In class yesterday we were looking at descriptive statistics, and I showed the formulae for calculating the standard deviation of a population and sample. The only real difference (besides notation) is that for the former you divide by the population size, N, whereas for the latter you divide by n-1. Why?
My answer went along the following lines... it's difficult to explain, but should make more sense as we move throughout the course. In both cases we're not so much dividing by the volume of the data set but by the 'Degrees of Freedom' which is the amount of independent data that is being used. When we move on to a Student's T distribution you'll see that we divide by n-2. In this case, our sample is generating the mean and variance, and therefore we have fewer pieces of information to utilise. Understandebly, this left some students disatisfied.

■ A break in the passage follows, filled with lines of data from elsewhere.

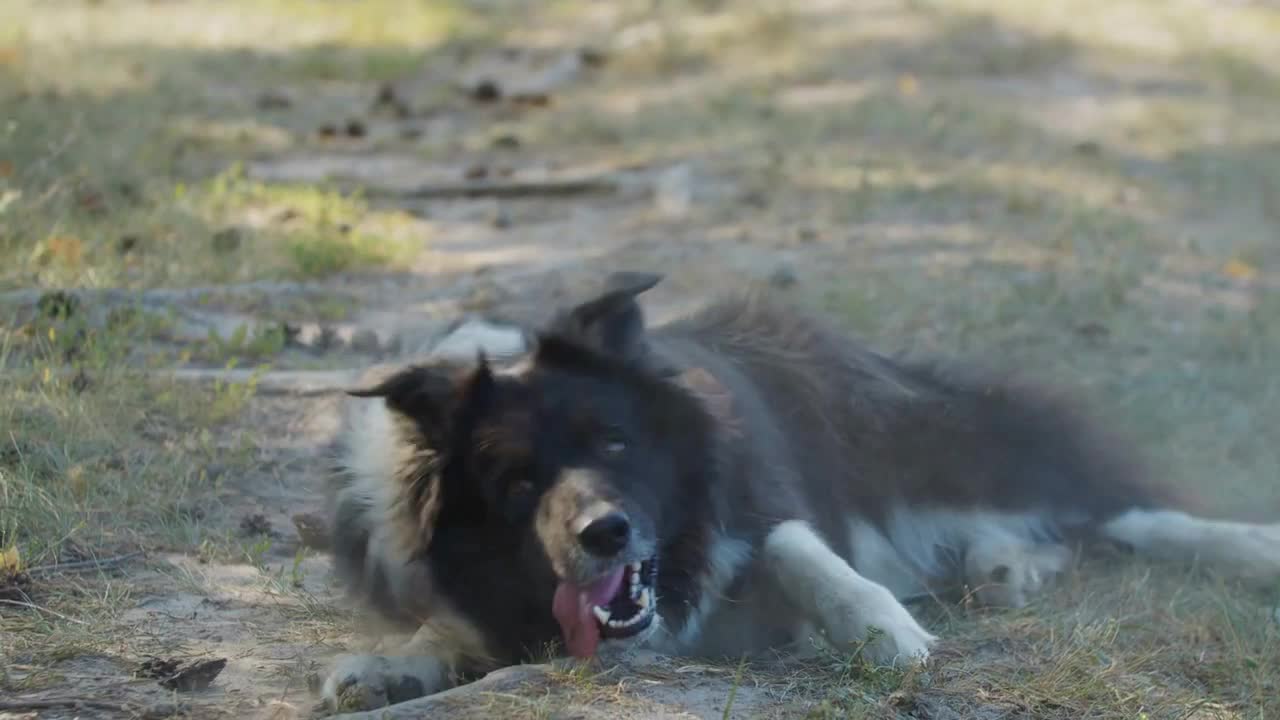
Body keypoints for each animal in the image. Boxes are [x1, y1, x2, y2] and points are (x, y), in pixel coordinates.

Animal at [317, 271, 1280, 707]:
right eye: (516, 482)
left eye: (615, 440)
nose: (605, 535)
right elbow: (447, 629)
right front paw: (383, 665)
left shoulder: (755, 495)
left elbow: (792, 543)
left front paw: (885, 633)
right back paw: (1009, 566)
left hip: (927, 438)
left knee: (1119, 508)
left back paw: (1248, 548)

Having a quick look on google (there's no mention of this in the textbook we use, Curwin & Slater) reassures me that this isn't easy to explain (or for that matter, to understand). Most answers are either: (i) it's complicated; (ii) it produces an unbiased estimator and is therefore 'better'. Regarding the latter, this is a useful experiment that inductively shows why 'n-1' is a better estimate than 'n'.
If anyone has a relatively succinct explanation, I'd love to hear it.
Update: this is a neat article, which offers:
it is not possible to obtain an estimate of {sigma} from a sample size n=1, because there is no internal variation of any degree within such a sample. Having n-1 in the denomentator reflects this impossibility, and therefore at least n=2 data points are needed if we want to make the formula work
excellent link to the article!
Posted by: Darin Ellis | July 08, 2009 at 12:08 AM
Dear Sir/Madam,
please correct my understanding articulated below.
Reason for n-1 is because in a sample of n there are n-1 independent values that can vary.
Question is why that 1 is thought to be unable to vary?
Posted by: Bharat Pandit | August 25, 2009 at 03:16 AM